An Idaho Coeur d’Alene tribal casino must cease and desist from offering poker, as Texas Hold’em poker tournaments are against the law in Idaho, a federal judge ruled this week. In a case that could have ramifications for the California-based Santa Ysabel tribe and its ambitions to the launch PrivateTable.com online poker room as well, the judgment came after the Coeur d’Alene tribal casino decided to chance its own luck and test the law, and began offering poker tournaments to enthusiastic customers back in March.
The state almost immediately initiated a federal lawsuit against the casino, as the Idaho Constitution specifically prohibits all forms of gambling, with the exception of the state lottery, parimutuel betting, and certain bingo and raffle games.
A Question of Class
The tribe attempted to argue that poker should be classified as Class II gambling, which would mean that it would fall under the Indian Gaming Regulatory Act (IGRA), as opposed to Class III gambling, which requires state regulation. However, the court argued that, in order to be considered Class II, a game must not be explicitly deemed illegal by state law, as poker is. The Constitution is specific on this, stating that none of the exceptions to its gambling prohibition may include any kind of casino gambling, including poker.

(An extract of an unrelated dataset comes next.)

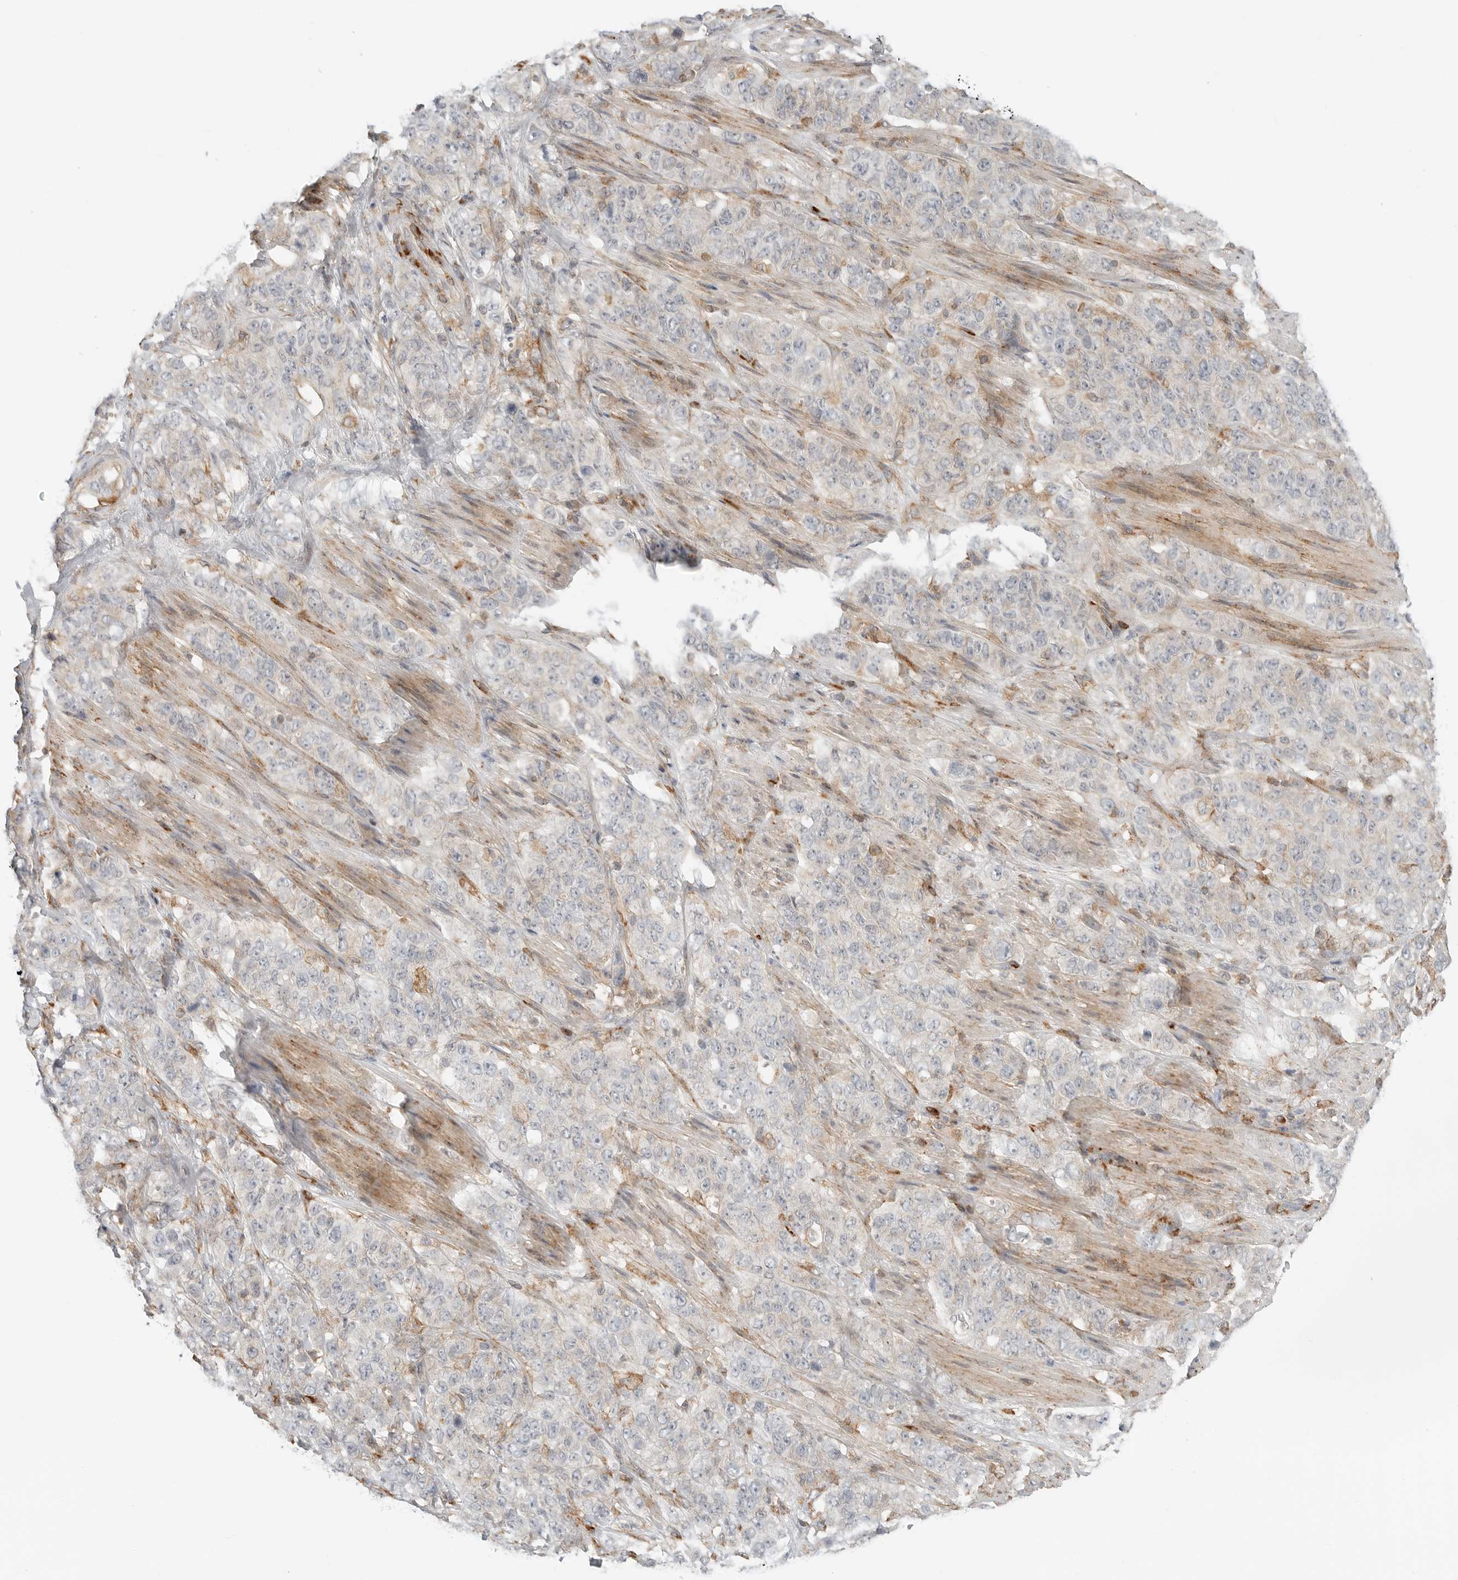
{"staining": {"intensity": "negative", "quantity": "none", "location": "none"}, "tissue": "stomach cancer", "cell_type": "Tumor cells", "image_type": "cancer", "snomed": [{"axis": "morphology", "description": "Adenocarcinoma, NOS"}, {"axis": "topography", "description": "Stomach"}], "caption": "Tumor cells show no significant expression in stomach cancer.", "gene": "C1QTNF1", "patient": {"sex": "male", "age": 48}}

“Poker tournaments violate Idaho gambling law,” said federal US District Judge Lynn Winmill. “The upshot is that unless an injunction issues, the state will be left without any effective remedy.”
The tribe also attempted to argue that poker is a game of skill. “Even if the game of poker is prohibited,” it asserted, “that prohibition does not apply if the game can be shown to be a ‘contest of skill.’ ”
Still Playing the Odds
Refuting this, the court read from the state definition of gambling which states that it constitutes “risking any money, credit, deposit or other thing of value for gain contingent in whole or in part upon lot, chance…” It also cited previous cases in which poker, Texas Hold’em specifically, had been ruled to be a game of chance. “A player may be skilled at playing the odds but he is still playing the odds,” it quoted from one such case.
The court also dismissed the claim that it lacked the jurisdiction to rule on the case, which, the tribe had said, should fall under the jurisdiction of the National Indian Gaming Commission. Primary jurisdiction lies with the court, ruled the judge. Coeur d’Alene was ordered to cease offering poker tournaments with immediate effect.
Decision Spurs Debate
Idaho Governor C.L. “Butch” Otter welcomed the judge’s decision. “The Legislature and the people of Idaho have made it clear what kind of gambling they will accept. That does not include poker,” he said. “And no matter how much the Tribe insists otherwise, Texas Hold ’em is poker.”
“Obviously, we’re very disappointed in Judge Winmill’s decision,” said Chief Allan, tribal chairman. “Poker is so widely played across the state by so many different people and organizations that it sounds ridiculous to say that everyone playing poker in the State of Idaho is breaking the law, but that is what this decision says.”
The Coeur d’Alene Casino immediately launched an appeal.